I've been following with great interest the discussion and the responds
which have been so informative!



I would like to go back to copyright in general, with an example of more
traditional forms of visual arts and bringing a couple of examples of
lawsuits into it too.



I used to work in an art picture library (researching the educational use of
digital images), where I understood how image licensing and copyright
worked. It did make perfect sense: publishers, advertisers and the media
paid fees to get a license to reproduce a picture of an artwork. These were
profitable companies that could afford the fees and would make further
profit from using the said artworks. Individual researchers might had to pay
a fee for publishing an image in academic and scholarly publications. A
great proportion of the money would go back to the artists or their estates
or the museums and galleries holding the artworks. The picture library was
also operating an artists' collecting society, representing artists and
handling copyright issues on their behalf. Artists and museums could choose
to have as much or as less control over what would be published/reproduced,
in what context and for what purpose (thus their moral rights were
respected). That seemed a great way of putting forward the IPRs of the
artists/collections and of generating essential revenue (the artists
-especially those lesser known in the artworld or those with not many
sources of income- could keep doing what they do and the museums and
collections would create income to support their activities). This was
around the time when the economic climate became quite bleak and funding
cuts for arts and culture were looming in the horizon. By the time I left,
many museums had already established their own picture libraries/rights
departments to license artworks held in their collections and to generate
income to fund their activities (whether that would be digitisation so as to
increase online access for the public, or educational or conservation
activities and so on).



I certainly do not dispute that there are certain restrictions placed upon
artists with the application of copyright and the problems with the
interests of various stakeholders, including corporate ones too. However,
what I am trying to say is that there is another side to this coin that
could be beneficial to artists too. Copyright can possibly work vice versa.
I recently found out about a copyright claim filed in Massachusetts against
Dreamworks and Paramount Pictures by artist Jayme Gordon, according to whom
the movie 'Kung Fu Panda' is based on and copied from copyright works
authored and owned by him (
http://aandalawblog.blogspot.com/2011_02_01_archive.html).

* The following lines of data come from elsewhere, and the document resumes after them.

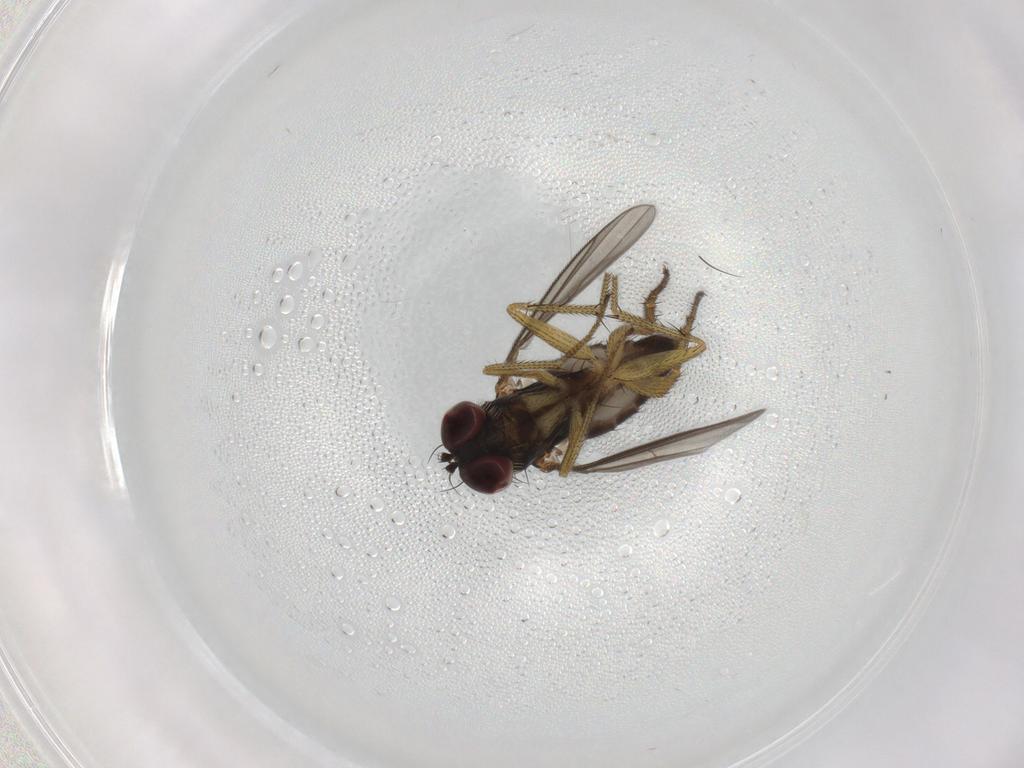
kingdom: Animalia
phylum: Arthropoda
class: Insecta
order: Diptera
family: Dolichopodidae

And yet, many copyright disputes emerge among artists: Damien Hirst recently
demanded compensation from a 16-year old artist who appropriated images of
his £50 million diamond-encrusted skull. The young artist produced collages
and stencil designs and sells them on an online gallery for £65 a piece (
http://www.artinfo.com/news/story/29741/hirst-demands-compensation-from-teen-artist/).




In light of all these, on the one hand corporations do make commercial uses
of artworks. And on the other hand, artists may make commercial use of their
work. So, how can we look at the issue? Should we be abolishing the concept
of copyright all together? Should there be different layers of copyright?
One layer for corporations and one layer for artists? And, given that I am
referring to instances of traditional visual arts, which are different from
new media art, should copyright be defined different in new media art
compared to traditional forms of art?